Exercise objective :: Reproduce the following material verbatim, keeping every line and value unchanged.

Raw data ::
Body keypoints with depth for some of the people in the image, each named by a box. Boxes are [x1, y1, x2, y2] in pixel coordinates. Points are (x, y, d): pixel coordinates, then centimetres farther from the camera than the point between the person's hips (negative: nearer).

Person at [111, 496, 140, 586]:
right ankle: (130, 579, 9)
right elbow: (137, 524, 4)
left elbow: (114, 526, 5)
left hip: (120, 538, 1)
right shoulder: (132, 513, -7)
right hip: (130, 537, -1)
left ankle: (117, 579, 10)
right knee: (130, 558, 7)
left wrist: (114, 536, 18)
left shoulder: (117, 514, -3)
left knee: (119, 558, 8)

Reply to the task ::
Body keypoints with depth for some of the people in the image, each named by a box. Boxes are [x1, y1, x2, y2] in pixel coordinates. Points are (x, y, d): pixel coordinates, then centimetres farther from the camera than the point between the person's hips (negative: nearer).

Person at [111, 496, 140, 586]:
right ankle: (130, 579, 9)
right elbow: (137, 524, 4)
left elbow: (114, 526, 5)
left hip: (120, 538, 1)
right shoulder: (132, 513, -7)
right hip: (130, 537, -1)
left ankle: (117, 579, 10)
right knee: (130, 558, 7)
left wrist: (114, 536, 18)
left shoulder: (117, 514, -3)
left knee: (119, 558, 8)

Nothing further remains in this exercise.